_Task description_:
Retype the lines from the first one in the records down to the line containing "3. PAIR PASSING (2.4.01/2.4.02)", counting both, and leave out any pictures.

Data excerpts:
——————————

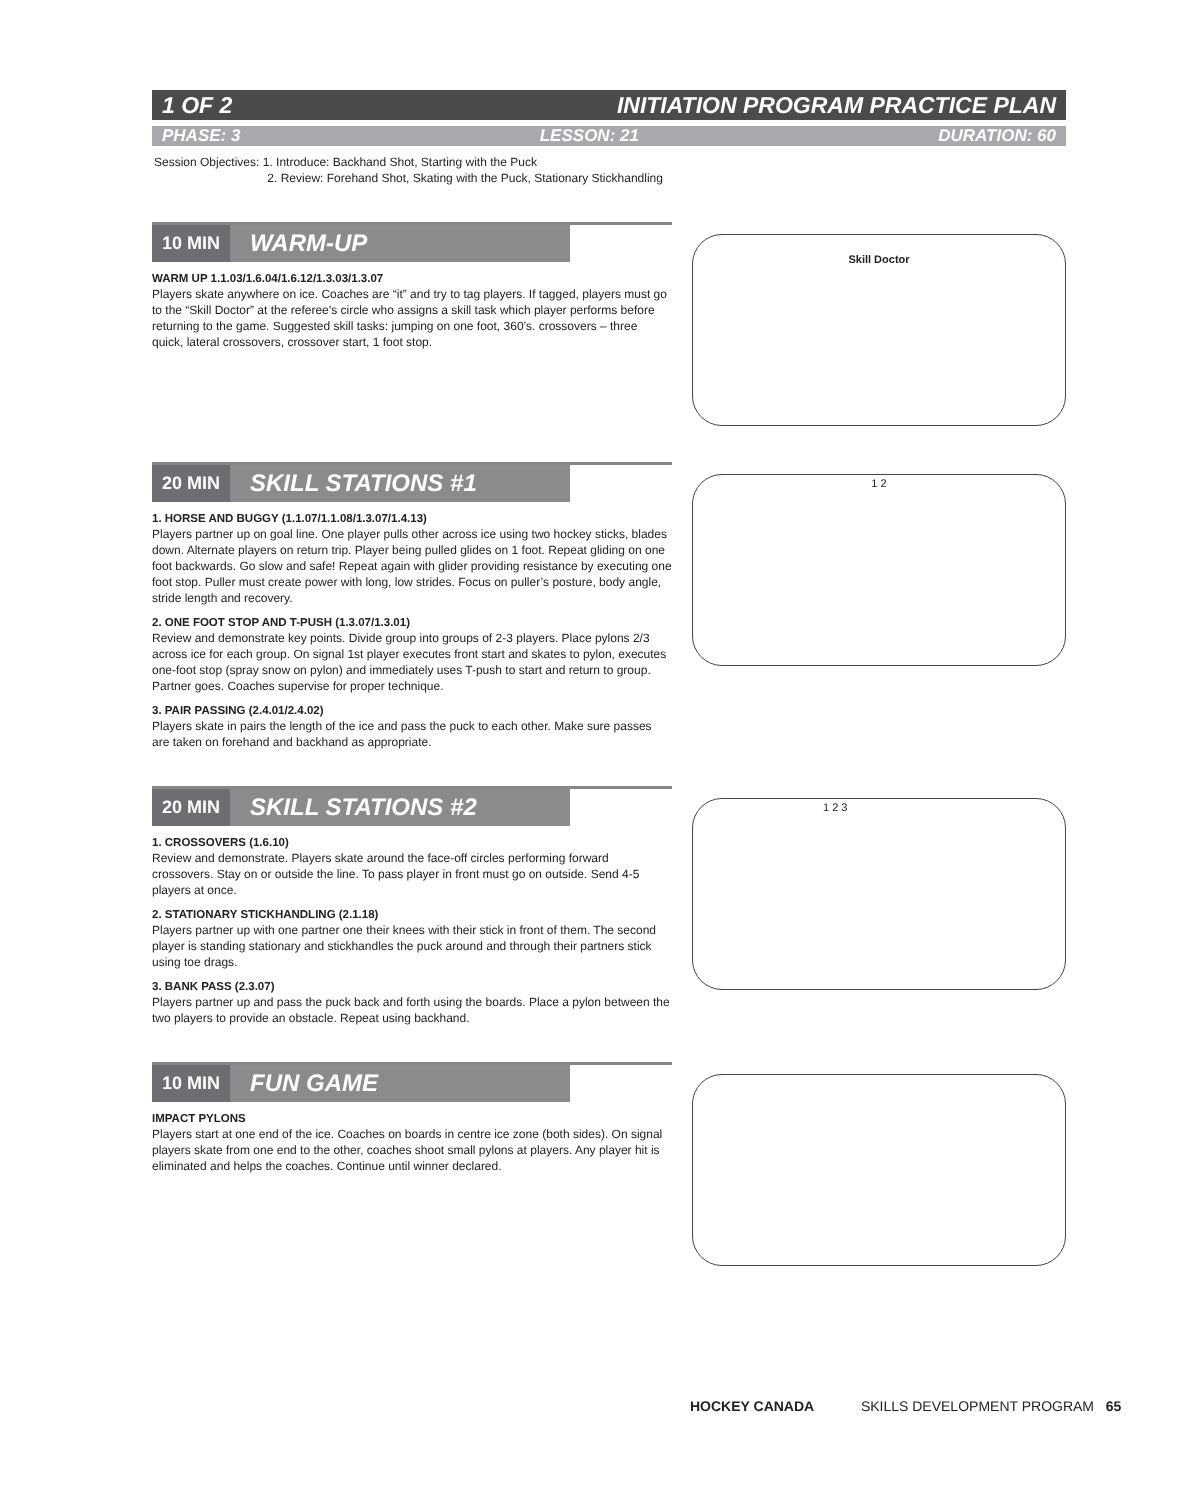1 OF 2 INITIATION PROGRAM PRACTICE PLAN
PHASE: 3 LESSON: 21 DURATION: 60
Session Objectives: 1. Introduce: Backhand Shot, Starting with the Puck
2. Review: Forehand Shot, Skating with the Puck, Stationary Stickhandling
10 MIN WARM-UP
WARM UP 1.1.03/1.6.04/1.6.12/1.3.03/1.3.07
Players skate anywhere on ice. Coaches are “it” and try to tag players. If tagged, players must go to the “Skill Doctor” at the referee’s circle who assigns a skill task which player performs before returning to the game. Suggested skill tasks: jumping on one foot, 360’s. crossovers – three quick, lateral crossovers, crossover start, 1 foot stop.
Skill Doctor
20 MIN SKILL STATIONS #1
1. HORSE AND BUGGY (1.1.07/1.1.08/1.3.07/1.4.13)
Players partner up on goal line. One player pulls other across ice using two hockey sticks, blades down. Alternate players on return trip. Player being pulled glides on 1 foot. Repeat gliding on one foot backwards. Go slow and safe! Repeat again with glider providing resistance by executing one foot stop. Puller must create power with long, low strides. Focus on puller’s posture, body angle, stride length and recovery.
2. ONE FOOT STOP AND T-PUSH (1.3.07/1.3.01)
Review and demonstrate key points. Divide group into groups of 2-3 players. Place pylons 2/3 across ice for each group. On signal 1st player executes front start and skates to pylon, executes one-foot stop (spray snow on pylon) and immediately uses T-push to start and return to group. Partner goes. Coaches supervise for proper technique.
3. PAIR PASSING (2.4.01/2.4.02)
Players skate in pairs the length of the ice and pass the puck to each other. Make sure passes are taken on forehand and backhand as appropriate.
1 2
20 MIN SKILL STATIONS #2
1. CROSSOVERS (1.6.10)
Review and demonstrate. Players skate around the face-off circles performing forward crossovers. Stay on or outside the line. To pass player in front must go on outside. Send 4-5 players at once.
2. STATIONARY STICKHANDLING (2.1.18)
Players partner up with one partner one their knees with their stick in front of them. The second player is standing stationary and stickhandles the puck around and through their partners stick using toe drags.
3. BANK PASS (2.3.07)
Players partner up and pass the puck back and forth using the boards. Place a pylon between the two players to provide an obstacle. Repeat using backhand.
1 2 3
10 MIN FUN GAME
IMPACT PYLONS
Players start at one end of the ice. Coaches on boards in centre ice zone (both sides). On signal players skate from one end to the other, coaches shoot small pylons at players. Any player hit is eliminated and helps the coaches. Continue until winner declared.
HOCKEY CANADA SKILLS DEVELOPMENT PROGRAM 65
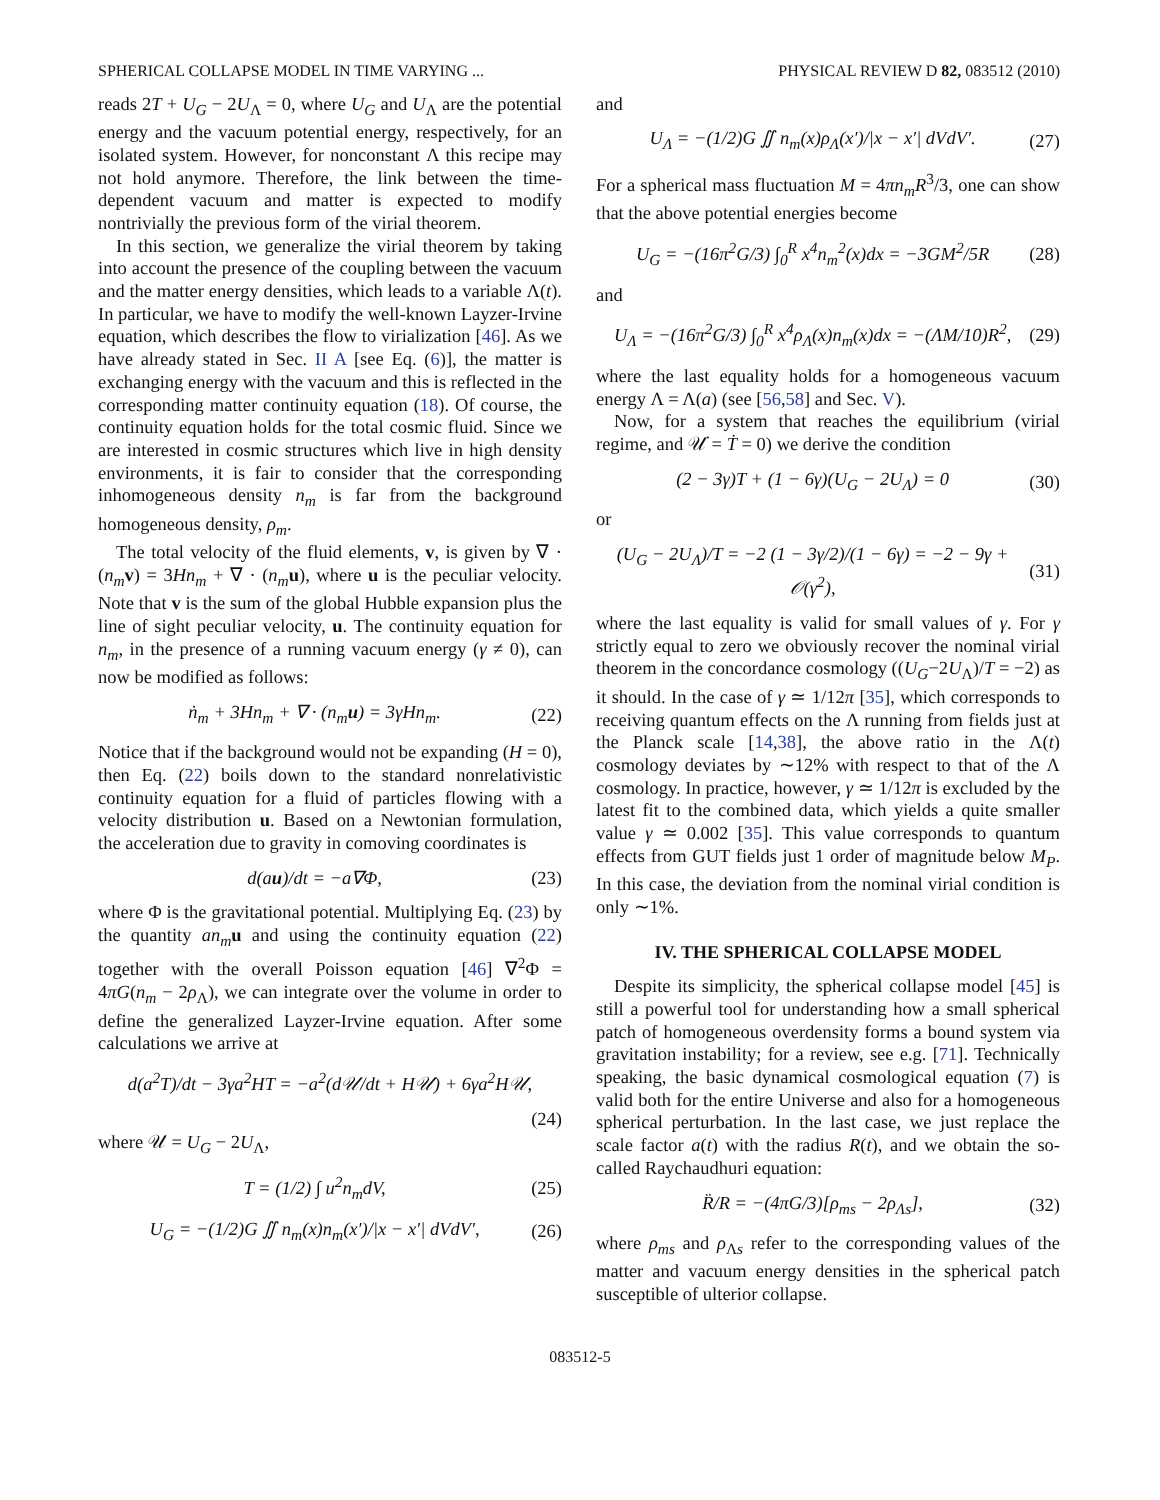SPHERICAL COLLAPSE MODEL IN TIME VARYING ... PHYSICAL REVIEW D 82, 083512 (2010)
reads 2T + U<sub>G</sub> − 2U<sub>Λ</sub> = 0, where U<sub>G</sub> and U<sub>Λ</sub> are the potential energy and the vacuum potential energy, respectively, for an isolated system. However, for nonconstant Λ this recipe may not hold anymore. Therefore, the link between the time-dependent vacuum and matter is expected to modify nontrivially the previous form of the virial theorem.
In this section, we generalize the virial theorem by taking into account the presence of the coupling between the vacuum and the matter energy densities, which leads to a variable Λ(t). In particular, we have to modify the well-known Layzer-Irvine equation, which describes the flow to virialization [46]. As we have already stated in Sec. II A [see Eq. (6)], the matter is exchanging energy with the vacuum and this is reflected in the corresponding matter continuity equation (18). Of course, the continuity equation holds for the total cosmic fluid. Since we are interested in cosmic structures which live in high density environments, it is fair to consider that the corresponding inhomogeneous density n<sub>m</sub> is far from the background homogeneous density, ρ<sub>m</sub>.
The total velocity of the fluid elements, v, is given by ∇ · (n<sub>m</sub> v) = 3Hn<sub>m</sub> + ∇ · (n<sub>m</sub> u), where u is the peculiar velocity. Note that v is the sum of the global Hubble expansion plus the line of sight peculiar velocity, u. The continuity equation for n<sub>m</sub>, in the presence of a running vacuum energy (γ ≠ 0), can now be modified as follows:
ṅ<sub>m</sub> + 3Hn<sub>m</sub> + ∇ · (n<sub>m</sub> u) = 3γHn<sub>m</sub>. (22)
Notice that if the background would not be expanding (H = 0), then Eq. (22) boils down to the standard nonrelativistic continuity equation for a fluid of particles flowing with a velocity distribution u. Based on a Newtonian formulation, the acceleration due to gravity in comoving coordinates is
d(au)/dt = −a∇Φ, (23)
where Φ is the gravitational potential. Multiplying Eq. (23) by the quantity an<sub>m</sub> u and using the continuity equation (22) together with the overall Poisson equation [46] ∇<sup>2</sup>Φ = 4πG(n<sub>m</sub> − 2ρ<sub>Λ</sub>), we can integrate over the volume in order to define the generalized Layzer-Irvine equation. After some calculations we arrive at
d(a<sup>2</sup>T)/dt − 3γa<sup>2</sup>HT = −a<sup>2</sup>(d𝒰/dt + H𝒰) + 6γa<sup>2</sup>H𝒰,
(24)
where 𝒰 = U<sub>G</sub> − 2U<sub>Λ</sub>,
T = (1/2) ∫ u<sup>2</sup>n<sub>m</sub>dV, (25)
U<sub>G</sub> = −(1/2)G ∬ n<sub>m</sub>(x)n<sub>m</sub>(x′)/|x − x′| dVdV′, (26)
and
U<sub>Λ</sub> = −(1/2)G ∬ n<sub>m</sub>(x)ρ<sub>Λ</sub>(x′)/|x − x′| dVdV′. (27)
For a spherical mass fluctuation M = 4πn<sub>m</sub>R<sup>3</sup>/3, one can show that the above potential energies become
U<sub>G</sub> = −(16π<sup>2</sup>G/3) ∫<sub>0</sub><sup>R</sup> x<sup>4</sup>n<sub>m</sub><sup>2</sup>(x)dx = −3GM<sup>2</sup>/5R (28)
and
U<sub>Λ</sub> = −(16π<sup>2</sup>G/3) ∫<sub>0</sub><sup>R</sup> x<sup>4</sup>ρ<sub>Λ</sub>(x)n<sub>m</sub>(x)dx = −(ΛM/10)R<sup>2</sup>, (29)
where the last equality holds for a homogeneous vacuum energy Λ = Λ(a) (see [56,58] and Sec. V).
Now, for a system that reaches the equilibrium (virial regime, and 𝒰̇ = Ṫ = 0) we derive the condition
(2 − 3γ)T + (1 − 6γ)(U<sub>G</sub> − 2U<sub>Λ</sub>) = 0 (30)
or
(U<sub>G</sub> − 2U<sub>Λ</sub>)/T = −2 (1 − 3γ/2)/(1 − 6γ) = −2 − 9γ + 𝒪(γ<sup>2</sup>), (31)
where the last equality is valid for small values of γ. For γ strictly equal to zero we obviously recover the nominal virial theorem in the concordance cosmology ((U<sub>G</sub>−2U<sub>Λ</sub>)/T = −2) as it should. In the case of γ ≃ 1/12π [35], which corresponds to receiving quantum effects on the Λ running from fields just at the Planck scale [14,38], the above ratio in the Λ(t) cosmology deviates by ∼12% with respect to that of the Λ cosmology. In practice, however, γ ≃ 1/12π is excluded by the latest fit to the combined data, which yields a quite smaller value γ ≃ 0.002 [35]. This value corresponds to quantum effects from GUT fields just 1 order of magnitude below M<sub>P</sub>. In this case, the deviation from the nominal virial condition is only ∼1%.
IV. THE SPHERICAL COLLAPSE MODEL
Despite its simplicity, the spherical collapse model [45] is still a powerful tool for understanding how a small spherical patch of homogeneous overdensity forms a bound system via gravitation instability; for a review, see e.g. [71]. Technically speaking, the basic dynamical cosmological equation (7) is valid both for the entire Universe and also for a homogeneous spherical perturbation. In the last case, we just replace the scale factor a(t) with the radius R(t), and we obtain the so-called Raychaudhuri equation:
R̈/R = −(4πG/3)[ρ<sub>ms</sub> − 2ρ<sub>Λs</sub>], (32)
where ρ<sub>ms</sub> and ρ<sub>Λs</sub> refer to the corresponding values of the matter and vacuum energy densities in the spherical patch susceptible of ulterior collapse.
083512-5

——————————

_Solution to this exercise_:
1 OF 2 INITIATION PROGRAM PRACTICE PLAN
PHASE: 3 LESSON: 21 DURATION: 60
Session Objectives: 1. Introduce: Backhand Shot, Starting with the Puck
2. Review: Forehand Shot, Skating with the Puck, Stationary Stickhandling
10 MIN WARM-UP
WARM UP 1.1.03/1.6.04/1.6.12/1.3.03/1.3.07
Players skate anywhere on ice. Coaches are “it” and try to tag players. If tagged, players must go to the “Skill Doctor” at the referee’s circle who assigns a skill task which player performs before returning to the game. Suggested skill tasks: jumping on one foot, 360’s. crossovers – three quick, lateral crossovers, crossover start, 1 foot stop.
Skill Doctor
20 MIN SKILL STATIONS #1
1. HORSE AND BUGGY (1.1.07/1.1.08/1.3.07/1.4.13)
Players partner up on goal line. One player pulls other across ice using two hockey sticks, blades down. Alternate players on return trip. Player being pulled glides on 1 foot. Repeat gliding on one foot backwards. Go slow and safe! Repeat again with glider providing resistance by executing one foot stop. Puller must create power with long, low strides. Focus on puller’s posture, body angle, stride length and recovery.
2. ONE FOOT STOP AND T-PUSH (1.3.07/1.3.01)
Review and demonstrate key points. Divide group into groups of 2-3 players. Place pylons 2/3 across ice for each group. On signal 1st player executes front start and skates to pylon, executes one-foot stop (spray snow on pylon) and immediately uses T-push to start and return to group. Partner goes. Coaches supervise for proper technique.
3. PAIR PASSING (2.4.01/2.4.02)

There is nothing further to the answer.